A História dos TeMaS
8 Romantismo
Apenas Nate e seus pais souberam que os dois Slepen ainda estavam vivos. A espada Knote, quando penetra em um corpo, espalham-se vírus que se fundem às células tocadas. Isso impede que o indivíduo consiga alcançar sua fonte de poder, consequentemente deixando-o incapaz de utilizar qualquer poder. Os movimentos tornam-se mais limitados e o corpo que o vírus ocupa fica sem expressão de vida. Isso foi sem dúvidas o que iludiu os demais soldados. Essa forma de derrotar inimigos é genial, levando em conta que eles podem ressuscitar depois de um tempo, se forem mortos.
Os soldados de rank mais baixo, no comando de Edfer, já estavam navegando no imenso oceano, em direção a Ilha GoSoM.
– Comandante, quando os soldados de rank mais alto vão pegar seus navios? Estou até agora olhando e eles não chegaram no porto. — Perguntou um soldado que ficava no mastro.
– Não há necessidade de falarmos sobre isso. Se houvesse um ataque surpresa de algumas das famílias poderia abalar um pouco nossa estratégia porque fomos somente preparados para impedor que peguem a relíquia The Throne, não foi preparado uma defesa para receber um ataque inesperado. Eles estão atrasados por conta disso, estão ganhando tempo para que a corte e o rei se preparem para o que pode vir. De qualquer forma, eles virão. — Respondeu Edfer.
Fina guardou sua espada e em seguida reparou em um olhar atencioso vindo da sua direita, retribuiu o olhar, com um leve sorriso no rosto. Nate quase que não acreditava que ela estava o olhando; seu fascínio por ela era imenso, foi neutralizado por seu sorriso e absorvido pela sua destreza. Mesmo tão derretido, Nate não demonstrava em sua feição tudo que sentia, isso evitava-o de ficar patético. Então finalmente disse:
– Você é excelente.
– Obrigada, é muita gentileza sua.
– Bem, devemos ir.
Todos continuaram seu caminho até o porto, para viajarem pelo oceano. Já escurecia enquanto arrumavam tudo para finalmente navegarem.
– Tudo pronto, comandante!
– Muito bom, Note. — Disse Donatale.
Iniciou-se a navegação, muitos dos tripulantes entraram nos cômodos dentro do convés. Don Nate viu Fina distraída olhando o oceano; ele se aproximou, ficou ao lado dela e começou a olhar também.
– Você é muito talentosa, eu fiquei surpreendido com o que você mostrou.
– Eu não sou tudo isso – deu risadas e continuou. – Só cumpri com meu dever.
– Hey, não negue que você é boa. — Ele olhou-a, sorridente. — Fina, eu te acho linda.
– O quê? — Criou um olhar perplexo e e tímido e logo continuou. — Muito obrigada...

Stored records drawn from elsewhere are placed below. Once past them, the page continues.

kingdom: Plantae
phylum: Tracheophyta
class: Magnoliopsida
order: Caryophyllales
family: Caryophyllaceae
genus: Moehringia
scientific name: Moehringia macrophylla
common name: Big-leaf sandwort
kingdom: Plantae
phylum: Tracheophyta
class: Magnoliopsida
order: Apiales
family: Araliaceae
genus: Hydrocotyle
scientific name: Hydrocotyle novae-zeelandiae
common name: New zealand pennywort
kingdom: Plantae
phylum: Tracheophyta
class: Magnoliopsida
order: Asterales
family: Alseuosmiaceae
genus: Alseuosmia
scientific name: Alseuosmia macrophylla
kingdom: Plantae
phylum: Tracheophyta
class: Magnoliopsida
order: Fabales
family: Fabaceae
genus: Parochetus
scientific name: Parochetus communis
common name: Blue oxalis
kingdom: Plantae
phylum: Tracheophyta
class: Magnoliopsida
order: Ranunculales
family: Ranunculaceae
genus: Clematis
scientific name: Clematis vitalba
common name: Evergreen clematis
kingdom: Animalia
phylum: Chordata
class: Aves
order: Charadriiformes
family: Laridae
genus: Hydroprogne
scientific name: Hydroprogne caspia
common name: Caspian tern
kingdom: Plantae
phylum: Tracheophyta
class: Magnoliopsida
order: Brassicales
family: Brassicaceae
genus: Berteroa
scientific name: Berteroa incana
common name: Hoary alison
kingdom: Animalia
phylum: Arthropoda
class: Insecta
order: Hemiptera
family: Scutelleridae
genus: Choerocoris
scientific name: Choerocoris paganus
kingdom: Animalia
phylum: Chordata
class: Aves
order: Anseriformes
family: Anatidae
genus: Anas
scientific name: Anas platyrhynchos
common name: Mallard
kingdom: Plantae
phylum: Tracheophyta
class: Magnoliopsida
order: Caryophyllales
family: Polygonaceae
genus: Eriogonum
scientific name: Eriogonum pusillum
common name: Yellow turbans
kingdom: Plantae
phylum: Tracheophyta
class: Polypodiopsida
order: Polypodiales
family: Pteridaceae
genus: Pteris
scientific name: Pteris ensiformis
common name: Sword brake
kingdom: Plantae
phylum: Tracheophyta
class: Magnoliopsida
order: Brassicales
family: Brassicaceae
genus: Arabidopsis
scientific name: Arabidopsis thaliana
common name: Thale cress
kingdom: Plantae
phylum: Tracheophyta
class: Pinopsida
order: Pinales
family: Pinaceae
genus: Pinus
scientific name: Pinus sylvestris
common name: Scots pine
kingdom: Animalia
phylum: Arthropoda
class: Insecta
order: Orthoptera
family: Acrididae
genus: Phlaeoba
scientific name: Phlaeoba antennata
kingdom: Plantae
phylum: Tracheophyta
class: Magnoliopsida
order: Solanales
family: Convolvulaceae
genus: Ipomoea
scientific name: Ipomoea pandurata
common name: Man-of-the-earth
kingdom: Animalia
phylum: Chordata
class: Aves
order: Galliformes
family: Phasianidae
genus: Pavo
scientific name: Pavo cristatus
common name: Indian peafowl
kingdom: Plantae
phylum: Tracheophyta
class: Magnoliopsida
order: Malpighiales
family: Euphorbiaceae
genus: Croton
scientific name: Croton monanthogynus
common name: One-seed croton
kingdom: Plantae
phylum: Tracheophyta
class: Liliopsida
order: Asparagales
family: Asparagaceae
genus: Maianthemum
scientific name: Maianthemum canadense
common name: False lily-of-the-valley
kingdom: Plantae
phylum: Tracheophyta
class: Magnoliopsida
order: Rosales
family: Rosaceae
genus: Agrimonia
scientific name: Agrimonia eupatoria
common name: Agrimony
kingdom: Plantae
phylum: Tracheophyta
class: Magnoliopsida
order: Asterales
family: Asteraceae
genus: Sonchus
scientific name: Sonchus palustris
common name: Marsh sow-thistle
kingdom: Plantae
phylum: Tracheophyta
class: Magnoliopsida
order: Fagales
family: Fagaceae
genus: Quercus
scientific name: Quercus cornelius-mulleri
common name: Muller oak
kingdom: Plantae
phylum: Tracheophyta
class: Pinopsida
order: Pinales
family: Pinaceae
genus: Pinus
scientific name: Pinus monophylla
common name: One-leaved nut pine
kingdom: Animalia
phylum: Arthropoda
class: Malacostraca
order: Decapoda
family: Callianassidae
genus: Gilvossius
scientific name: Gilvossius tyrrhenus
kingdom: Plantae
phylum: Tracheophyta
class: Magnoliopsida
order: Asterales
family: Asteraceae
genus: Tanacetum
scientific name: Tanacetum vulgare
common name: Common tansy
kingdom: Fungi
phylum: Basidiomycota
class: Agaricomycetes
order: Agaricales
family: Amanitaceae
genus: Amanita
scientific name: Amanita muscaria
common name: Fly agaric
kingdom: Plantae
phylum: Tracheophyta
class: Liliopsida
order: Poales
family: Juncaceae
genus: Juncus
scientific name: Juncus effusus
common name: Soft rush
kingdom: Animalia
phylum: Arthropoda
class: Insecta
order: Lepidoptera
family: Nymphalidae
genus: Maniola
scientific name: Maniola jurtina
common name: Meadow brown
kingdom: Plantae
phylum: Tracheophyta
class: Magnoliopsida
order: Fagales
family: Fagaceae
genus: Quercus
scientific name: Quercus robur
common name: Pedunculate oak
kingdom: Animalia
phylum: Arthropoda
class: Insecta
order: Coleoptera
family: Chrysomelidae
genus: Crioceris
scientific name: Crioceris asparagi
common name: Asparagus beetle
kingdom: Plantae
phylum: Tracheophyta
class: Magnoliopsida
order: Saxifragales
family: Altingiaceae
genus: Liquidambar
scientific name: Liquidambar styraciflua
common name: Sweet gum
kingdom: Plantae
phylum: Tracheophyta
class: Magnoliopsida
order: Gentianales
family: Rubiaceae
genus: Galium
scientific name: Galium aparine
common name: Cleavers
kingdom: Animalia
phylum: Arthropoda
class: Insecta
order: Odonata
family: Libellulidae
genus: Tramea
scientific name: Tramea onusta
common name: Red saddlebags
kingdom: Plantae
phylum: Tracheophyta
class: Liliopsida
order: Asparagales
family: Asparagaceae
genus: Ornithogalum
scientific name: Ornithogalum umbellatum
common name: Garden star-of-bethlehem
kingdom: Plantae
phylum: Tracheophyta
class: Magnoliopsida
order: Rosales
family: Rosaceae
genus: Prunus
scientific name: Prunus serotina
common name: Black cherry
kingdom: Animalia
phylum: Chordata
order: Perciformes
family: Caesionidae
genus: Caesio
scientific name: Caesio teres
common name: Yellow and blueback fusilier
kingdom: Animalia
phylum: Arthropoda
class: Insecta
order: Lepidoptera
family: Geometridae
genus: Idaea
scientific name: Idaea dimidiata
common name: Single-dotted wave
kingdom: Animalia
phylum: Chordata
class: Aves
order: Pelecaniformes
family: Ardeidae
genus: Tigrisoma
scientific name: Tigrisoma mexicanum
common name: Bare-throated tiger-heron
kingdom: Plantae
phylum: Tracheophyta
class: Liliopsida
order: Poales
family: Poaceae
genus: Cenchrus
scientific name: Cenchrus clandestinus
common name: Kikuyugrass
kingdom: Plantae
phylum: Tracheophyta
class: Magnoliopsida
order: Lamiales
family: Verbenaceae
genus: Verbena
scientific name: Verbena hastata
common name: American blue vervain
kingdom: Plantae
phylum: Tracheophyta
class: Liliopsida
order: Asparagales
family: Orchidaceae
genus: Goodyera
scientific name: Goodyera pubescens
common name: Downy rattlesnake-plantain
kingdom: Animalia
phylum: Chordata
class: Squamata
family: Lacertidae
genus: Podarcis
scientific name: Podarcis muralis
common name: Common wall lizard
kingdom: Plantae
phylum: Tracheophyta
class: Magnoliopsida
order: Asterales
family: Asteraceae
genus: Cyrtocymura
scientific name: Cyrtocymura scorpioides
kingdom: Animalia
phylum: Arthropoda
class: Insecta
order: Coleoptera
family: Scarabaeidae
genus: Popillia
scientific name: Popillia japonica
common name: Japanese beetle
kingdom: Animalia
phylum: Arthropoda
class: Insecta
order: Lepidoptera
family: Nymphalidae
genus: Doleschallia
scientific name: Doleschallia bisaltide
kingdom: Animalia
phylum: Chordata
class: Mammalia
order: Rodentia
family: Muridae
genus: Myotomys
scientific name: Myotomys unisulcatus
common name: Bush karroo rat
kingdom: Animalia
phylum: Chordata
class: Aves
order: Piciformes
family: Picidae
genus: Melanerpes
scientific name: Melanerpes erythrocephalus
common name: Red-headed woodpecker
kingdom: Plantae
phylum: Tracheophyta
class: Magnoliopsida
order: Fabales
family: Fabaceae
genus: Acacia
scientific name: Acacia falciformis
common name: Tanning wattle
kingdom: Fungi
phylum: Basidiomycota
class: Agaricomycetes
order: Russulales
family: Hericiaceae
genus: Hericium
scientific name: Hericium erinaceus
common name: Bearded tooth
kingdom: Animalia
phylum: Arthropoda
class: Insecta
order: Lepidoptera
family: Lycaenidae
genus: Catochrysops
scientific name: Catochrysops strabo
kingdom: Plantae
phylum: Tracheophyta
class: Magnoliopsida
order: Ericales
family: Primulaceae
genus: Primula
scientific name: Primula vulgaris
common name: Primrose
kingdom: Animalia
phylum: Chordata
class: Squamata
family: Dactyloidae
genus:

– Eu nunca tinha te visto em nosso reino, nem ouvi falar de você.
– Isso prova que não sou conhecida e que não tenho sorte de conhecer pessoas gentis.
– Bem... e-eu estarei aqui sempre que precisar, Fina.
– Obrigada. Vamos entrar? Está ficando frio. — Fina agarrou Don Nate pela mão e o levou para dentro do convés. Estando lá, foram até uma mesa isolada e voltaram a conversar. — É agradável sua presença.
– Eu digo o mesmo Fina. Você é casada?
– Não – ela solta uma gargalhada em tom baixo. — Pareço? Sou a mais pura solteira que já existiu.
– Ah, entendo. Pela sua beleza e seu jeito encantador eu diria que era sim casada.
– Pare, bobo! — Seu rosto avermelhou-se, desviou o olhar e demonstrou timidez. — E você, é casado?
– Não. – Don Nate aproximava seu rosto ao dela lentamente e tocou seus lábios nos dela. As mãos de Fina tocaram seu rosto e o acariciava durante o beijo.